Passage -
——————

2 Replies Latest reply on Jan 1, 2005 9:20 AM by chrismalan

    Cannot send a message to a queue

    chrismalan

      First of all, this works on my machine at home. The problem is with the same web-app deployed at alacrtejava. The exception is:

      03:03:40,106 WARN [NamingContext] Failed to connect to localhost:1099
      javax.naming.CommunicationException: Failed to connect to server localhost:1099 [Root exception is javax.naming.ServiceUnavailableException: Failed to connect to server localhost:1099 [Root exception is java.net.ConnectException: Connection refused]

      This is the relevant code in my app:

      Properties properties = new Properties();
      properties.put(Context.INITIAL_CONTEXT_FACTORY, "org.jnp.interfaces.NamingContextFactory");
      properties.put(Context.URL_PKG_PREFIXES, "org.jnp.interfaces");
      properties.put(Context.PROVIDER_URL, "localhost"); &&&&&&&&&&&&&
      InitialContext context = new InitialContext(properties);
      QueueConnectionFactory queueConnectionFactory = (QueueConnectionFactory)context.lookup("UILConnectionFactory");
      **********
      queueConnection = queueConnectionFactory.createQueueConnection();
      QueueSession queueSession = queueConnection.createQueueSession(false, Session.AUTO_ACKNOWLEDGE);
      Queue queue = (Queue)context.lookup("queue/AdQueue");


      The exception gets thrown in the line above the asterisks (****), but I suspect the root of the problem may be in the line with the ampersands (&&&).

——————

Check your understanding -
(1) Reproduce the forum post about failing to send a message to a queue from "The exception gets" to "the ampersands (&&&).", switching "asterisks" to "stars".
(2) Proceed with the forum post about failing to send a message to a queue, starting after its last sentence.

——————

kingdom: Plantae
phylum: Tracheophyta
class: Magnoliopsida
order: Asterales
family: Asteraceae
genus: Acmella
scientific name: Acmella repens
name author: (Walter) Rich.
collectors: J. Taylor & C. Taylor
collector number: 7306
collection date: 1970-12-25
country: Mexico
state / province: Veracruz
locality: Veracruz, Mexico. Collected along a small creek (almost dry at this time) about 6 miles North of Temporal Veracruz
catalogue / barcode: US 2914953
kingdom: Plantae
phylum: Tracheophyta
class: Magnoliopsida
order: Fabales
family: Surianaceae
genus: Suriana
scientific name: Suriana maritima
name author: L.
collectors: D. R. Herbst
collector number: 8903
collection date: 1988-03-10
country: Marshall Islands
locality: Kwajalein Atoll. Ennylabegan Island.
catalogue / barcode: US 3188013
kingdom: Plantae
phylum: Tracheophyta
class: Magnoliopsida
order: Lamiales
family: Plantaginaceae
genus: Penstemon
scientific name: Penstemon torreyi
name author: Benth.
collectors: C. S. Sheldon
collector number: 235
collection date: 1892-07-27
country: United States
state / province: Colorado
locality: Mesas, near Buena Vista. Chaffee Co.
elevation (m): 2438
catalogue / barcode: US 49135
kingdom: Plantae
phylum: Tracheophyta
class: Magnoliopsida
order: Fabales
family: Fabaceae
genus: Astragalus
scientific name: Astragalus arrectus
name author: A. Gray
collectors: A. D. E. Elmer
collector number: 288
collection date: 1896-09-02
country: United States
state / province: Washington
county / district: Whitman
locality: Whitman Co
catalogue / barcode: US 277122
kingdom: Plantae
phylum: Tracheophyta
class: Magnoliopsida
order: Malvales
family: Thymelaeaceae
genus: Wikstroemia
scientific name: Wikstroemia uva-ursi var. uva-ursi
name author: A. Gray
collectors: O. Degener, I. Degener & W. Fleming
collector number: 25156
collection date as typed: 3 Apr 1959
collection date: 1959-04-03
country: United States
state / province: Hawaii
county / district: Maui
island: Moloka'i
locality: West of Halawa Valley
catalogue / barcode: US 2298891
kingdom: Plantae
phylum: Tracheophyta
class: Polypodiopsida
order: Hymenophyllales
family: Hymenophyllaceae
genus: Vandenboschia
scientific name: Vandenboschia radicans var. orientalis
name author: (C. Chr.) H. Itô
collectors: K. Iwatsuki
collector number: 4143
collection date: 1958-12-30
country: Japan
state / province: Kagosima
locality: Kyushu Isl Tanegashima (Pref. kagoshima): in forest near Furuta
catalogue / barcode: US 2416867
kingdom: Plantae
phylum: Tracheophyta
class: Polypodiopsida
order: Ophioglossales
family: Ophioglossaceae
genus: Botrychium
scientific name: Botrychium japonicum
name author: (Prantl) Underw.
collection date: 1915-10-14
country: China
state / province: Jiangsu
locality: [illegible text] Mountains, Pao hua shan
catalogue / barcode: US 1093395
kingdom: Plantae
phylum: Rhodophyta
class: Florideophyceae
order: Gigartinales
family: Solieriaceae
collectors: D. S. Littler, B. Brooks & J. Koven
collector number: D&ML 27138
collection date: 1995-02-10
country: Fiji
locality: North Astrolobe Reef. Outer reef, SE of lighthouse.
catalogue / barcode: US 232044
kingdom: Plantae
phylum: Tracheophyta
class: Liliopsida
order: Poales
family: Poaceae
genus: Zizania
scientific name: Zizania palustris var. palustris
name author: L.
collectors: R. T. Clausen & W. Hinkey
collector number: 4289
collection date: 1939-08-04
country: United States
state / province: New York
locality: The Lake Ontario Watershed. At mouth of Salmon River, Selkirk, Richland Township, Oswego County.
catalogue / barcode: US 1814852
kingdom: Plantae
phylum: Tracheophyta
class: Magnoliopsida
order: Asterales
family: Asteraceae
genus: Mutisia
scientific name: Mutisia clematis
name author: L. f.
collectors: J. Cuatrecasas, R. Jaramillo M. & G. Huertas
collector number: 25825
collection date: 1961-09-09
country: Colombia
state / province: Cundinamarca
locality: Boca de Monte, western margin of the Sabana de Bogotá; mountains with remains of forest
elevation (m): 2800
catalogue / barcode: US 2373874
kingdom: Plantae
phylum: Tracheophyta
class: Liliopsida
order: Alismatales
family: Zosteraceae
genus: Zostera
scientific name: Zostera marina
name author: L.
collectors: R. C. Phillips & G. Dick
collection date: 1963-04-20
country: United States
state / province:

——————

Answers below -
(1)
The exception gets thrown in the line above the stars (****), but I suspect the root of the problem may be in the line with the ampersands (&&&).

(2)
      This is alacartejava's terse and cryptic reply:

      That is because you are running a RMI server at home. That is not the case here. Please follow the JBoss recommended in-process method for JNDI.

      I am running the same JBoss-Jetty they are. My jndi.properties file is stock standard.

      Searching the posts yields one post with very much the same problem, but no replies. The FAQ yields no answers.

      Can anybody please point me to "the JBoss recommended in-process method for JNDI." Any other solution will also be fine.

      Thanks,

      Chris

        • 1. Re: Cannot send a message to a queue
          rino_salvade

          The initial context is normaly a RMI reference. So if no RMI server is running, this will fail. To my knowledge if you do not set the provider_URL then the NamingContext uses the VM Naming instance set by the Main MBean.
          Hope this does the trick, I have not tested it.
          Make sure that no jndi.properties file is sitting around.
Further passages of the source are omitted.